● **Exercise set**
A. In the KR260 build write-up, which Yocto release is used for the custom Linux image?
B. List every build host requirement given in the KR260 build write-up.
C. According to the KR260 build write-up, why was the image set up to boot over the network with TFTP and NFS instead of from SD cards?

*** Text segment

Custom Yocto Linux & Network Boot for Xilinx KR260

Building for the Xilinx KR260 has always been powerful, but not always fast. Every small change—kernel tweaks, device-tree edits, PL bitstream updates—usually meant flashing SD cards, rebooting boards, and waiting. I wanted a development environment that felt as fast and flexible as software engineering, not traditional embedded workflow.

That’s where this project began.

I set out to build a complete, production-ready custom Yocto Linux distribution for the KR260 that could network-boot instantly, load new kernels and root filesystems without SD cards, and support rapid FPGA and RPU development. The goal was simple: create a foundation that accelerates every future project on the KR260.

By combining Yocto Scarthgap (5.1) with Xilinx Tools 2025.2, I created a custom Linux image that integrates:

• PYNQ 3.1.2 for interactive FPGA development
• XRT & ZOCL for bitstream loading and accelerati
• Jupyter Notebook server for live experimentation at :9090
• Remoteproc for loading and controlling RPU firmware
• UIO drivers enabling userspace access to PL hardware
• Network booting via TFTP + NFS for instant iteration

With this setup, modifying a kernel parameter or deploying a new FPGA bitstream is as simple as updating a file on the NFS server—no flashing, no downtime, no friction.

System Architecture

Building the Yocto Project

Prerequisites

Build Host Requirements:

• Ubuntu 24.04 LTS recommended
• ≥250 GB free disk space
• ≥16 GB RAM (32 GB recommended)

******
*** Supplied information

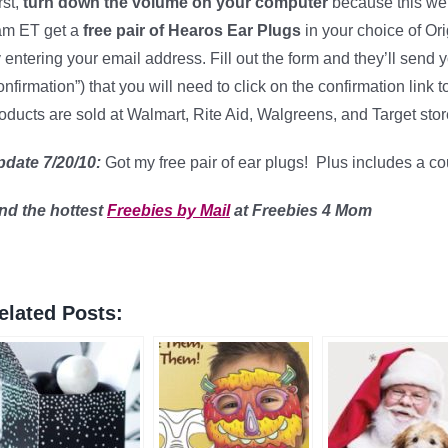
rst,
turn down the volume on your computer
because this webs
am ET get a
free pair of Hearos Ear Plugs
in your choice of Or
 entering your email address. Fill out the form and they’ll send 
nfirmation”) that you will need to click on the confirmation link
oducts are sold at Walmart, Rite Aid, Walgreens, and Target stor
pdate 7/20/10:
Got my free pair of ear plugs! Plus includes a c
ind
the hottest
Freebies by Mail
at Freebies 4 Mom
elated Posts:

******

● **Answers for each item**
A. Yocto Scarthgap (5.1).

B.
- Ubuntu 24.04 LTS recommended
- ≥250 GB free disk space
- ≥16 GB RAM (32 GB recommended)

C. Before, every small change (kernel tweaks, device-tree edits, PL bitstream updates) meant flashing SD cards, rebooting boards, and waiting. With network booting, changing a kernel parameter or deploying a new FPGA bitstream only requires updating a file on the NFS server, with no flashing and no downtime.